++++ Passage given

The wrapup: “SF likes to follow trends,” says Sailorbuoys. “Chocolate mousse, doughnuts and attempts at odd pairings appear to be all the rage. Seasonality still has a long way to travel, even in our organic-local-farmers’ market driven city.” Rworange points out, “at least they are over the huckleberry thing.”

Ame [SOMA]
689 Mission Street, San Francisco


Bar Tartine [Mission]
561 Valencia Street, San Francisco


Delfina Restaurant [Mission]
3621 18th Street, San Francisco

Lalime’s [East Bay]
1329 Gilman Street, Berkeley

Oliveto Café and Restaurant [Rockridge]
5655 College Avenue, Oakland

Pizzeria Delfina [Mission]
3611 18th Street, San Francisco

Range [Mission]
842 Valencia Street, San Francisco

Rubicon [Financial District]
558 Sacramento Street, San Francisco

Salt House [SOMA]
545 Mission Street, San Francisco


Board links: Bay Area Dessert Tour: A Very Long Report
Dessert Only: SF Restaurants

Indian Curry Meets Texas BBQ

The thing to get at Old Town Café is beef rendang. It is, says Ozumo, like the beautiful hapa child of an Indian curry and a Texas BBQ. It’s smoky, sweet, with tons of cloves and a decent amount of heat. And it’s cooked for long enough that parts will melt in your mouth, while other parts will have achieved that magical long-cooked crispiness.

yimster’s favorite dish here is Old Town Catfish; Hainanese chicken is done perfectly, with no hint of overcooking—certainly the best version in the Bay Area, says dolcetto.

++++++++
++++ Material supplied

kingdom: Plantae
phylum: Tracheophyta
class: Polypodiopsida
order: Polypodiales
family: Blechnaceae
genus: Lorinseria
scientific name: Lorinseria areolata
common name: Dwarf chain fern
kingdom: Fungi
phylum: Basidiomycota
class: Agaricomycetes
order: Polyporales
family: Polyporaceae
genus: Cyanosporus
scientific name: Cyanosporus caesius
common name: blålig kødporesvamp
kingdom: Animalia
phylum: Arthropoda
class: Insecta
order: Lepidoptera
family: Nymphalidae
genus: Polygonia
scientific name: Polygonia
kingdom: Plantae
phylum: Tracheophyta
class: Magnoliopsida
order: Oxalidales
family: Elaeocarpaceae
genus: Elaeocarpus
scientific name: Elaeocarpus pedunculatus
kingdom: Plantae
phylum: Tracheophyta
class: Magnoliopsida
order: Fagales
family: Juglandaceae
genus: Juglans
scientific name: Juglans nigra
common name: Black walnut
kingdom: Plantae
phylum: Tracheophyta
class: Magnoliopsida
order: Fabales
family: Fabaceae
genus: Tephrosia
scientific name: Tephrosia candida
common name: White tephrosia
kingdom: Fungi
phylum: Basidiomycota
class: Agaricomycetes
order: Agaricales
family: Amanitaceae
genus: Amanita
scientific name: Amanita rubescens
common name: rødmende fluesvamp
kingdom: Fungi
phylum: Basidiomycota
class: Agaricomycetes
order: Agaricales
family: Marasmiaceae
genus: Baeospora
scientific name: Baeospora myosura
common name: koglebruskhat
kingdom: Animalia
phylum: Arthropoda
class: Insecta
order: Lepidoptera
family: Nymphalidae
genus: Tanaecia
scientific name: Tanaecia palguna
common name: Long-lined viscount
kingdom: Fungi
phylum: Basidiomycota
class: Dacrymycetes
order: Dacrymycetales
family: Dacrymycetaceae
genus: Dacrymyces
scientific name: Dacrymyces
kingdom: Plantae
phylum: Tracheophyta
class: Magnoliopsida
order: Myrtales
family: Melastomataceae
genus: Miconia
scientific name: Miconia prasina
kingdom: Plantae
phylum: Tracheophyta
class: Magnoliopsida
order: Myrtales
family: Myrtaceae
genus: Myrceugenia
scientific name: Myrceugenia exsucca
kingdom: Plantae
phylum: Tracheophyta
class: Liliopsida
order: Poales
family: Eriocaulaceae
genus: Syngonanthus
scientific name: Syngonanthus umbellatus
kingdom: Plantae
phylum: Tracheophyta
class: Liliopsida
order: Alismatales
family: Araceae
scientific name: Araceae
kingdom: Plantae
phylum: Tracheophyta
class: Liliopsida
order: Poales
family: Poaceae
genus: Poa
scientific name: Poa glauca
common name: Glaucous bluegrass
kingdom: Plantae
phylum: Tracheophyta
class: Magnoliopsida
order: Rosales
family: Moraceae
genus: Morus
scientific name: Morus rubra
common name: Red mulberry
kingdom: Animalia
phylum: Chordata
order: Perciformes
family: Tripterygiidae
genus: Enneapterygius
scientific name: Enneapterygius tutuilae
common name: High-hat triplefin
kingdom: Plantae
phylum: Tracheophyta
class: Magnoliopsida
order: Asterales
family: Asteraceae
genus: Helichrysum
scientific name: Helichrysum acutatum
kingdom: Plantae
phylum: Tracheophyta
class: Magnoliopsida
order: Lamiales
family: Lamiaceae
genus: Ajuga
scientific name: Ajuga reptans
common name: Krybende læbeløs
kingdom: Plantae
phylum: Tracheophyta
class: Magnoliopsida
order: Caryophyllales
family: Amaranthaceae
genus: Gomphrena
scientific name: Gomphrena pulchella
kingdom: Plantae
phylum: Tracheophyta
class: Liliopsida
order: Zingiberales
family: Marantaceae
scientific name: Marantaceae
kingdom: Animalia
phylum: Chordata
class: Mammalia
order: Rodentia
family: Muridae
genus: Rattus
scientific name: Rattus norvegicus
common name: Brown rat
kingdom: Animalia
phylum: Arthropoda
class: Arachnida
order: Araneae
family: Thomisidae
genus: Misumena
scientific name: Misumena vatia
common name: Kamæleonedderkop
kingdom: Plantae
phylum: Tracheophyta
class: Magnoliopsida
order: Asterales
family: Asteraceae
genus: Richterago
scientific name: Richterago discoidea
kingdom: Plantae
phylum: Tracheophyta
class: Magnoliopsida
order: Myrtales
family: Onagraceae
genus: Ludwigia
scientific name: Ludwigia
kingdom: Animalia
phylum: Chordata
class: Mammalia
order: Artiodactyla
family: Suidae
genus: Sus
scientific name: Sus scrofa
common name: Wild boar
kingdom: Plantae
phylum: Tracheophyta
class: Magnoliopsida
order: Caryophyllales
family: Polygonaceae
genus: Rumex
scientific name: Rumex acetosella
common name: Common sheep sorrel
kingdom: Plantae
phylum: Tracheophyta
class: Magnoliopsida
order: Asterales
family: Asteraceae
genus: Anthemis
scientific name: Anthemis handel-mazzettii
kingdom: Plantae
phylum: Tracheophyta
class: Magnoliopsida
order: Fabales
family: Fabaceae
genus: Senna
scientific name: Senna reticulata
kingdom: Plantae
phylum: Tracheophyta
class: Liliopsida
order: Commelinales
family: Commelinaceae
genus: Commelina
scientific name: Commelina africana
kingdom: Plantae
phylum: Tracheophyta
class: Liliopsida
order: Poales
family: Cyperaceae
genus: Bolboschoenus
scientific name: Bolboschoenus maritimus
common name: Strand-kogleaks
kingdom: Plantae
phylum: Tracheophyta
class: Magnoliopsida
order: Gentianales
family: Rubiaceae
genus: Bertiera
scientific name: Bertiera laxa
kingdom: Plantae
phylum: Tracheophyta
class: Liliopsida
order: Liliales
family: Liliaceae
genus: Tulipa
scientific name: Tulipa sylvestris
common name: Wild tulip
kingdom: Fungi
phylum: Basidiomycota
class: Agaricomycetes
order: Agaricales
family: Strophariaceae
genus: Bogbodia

++++++++

*Task details*: Copy the restaurant roundup between "Salt House [SOMA]" and "Area, says dolcetto.", inclusive, substituting "lamb rendang" for "beef rendang". These items were taken from a separate source.

*Exercise answer*:
Salt House [SOMA]
545 Mission Street, San Francisco


Board links: Bay Area Dessert Tour: A Very Long Report
Dessert Only: SF Restaurants

Indian Curry Meets Texas BBQ

The thing to get at Old Town Café is lamb rendang. It is, says Ozumo, like the beautiful hapa child of an Indian curry and a Texas BBQ. It’s smoky, sweet, with tons of cloves and a decent amount of heat. And it’s cooked for long enough that parts will melt in your mouth, while other parts will have achieved that magical long-cooked crispiness.

yimster’s favorite dish here is Old Town Catfish; Hainanese chicken is done perfectly, with no hint of overcooking—certainly the best version in the Bay Area, says dolcetto.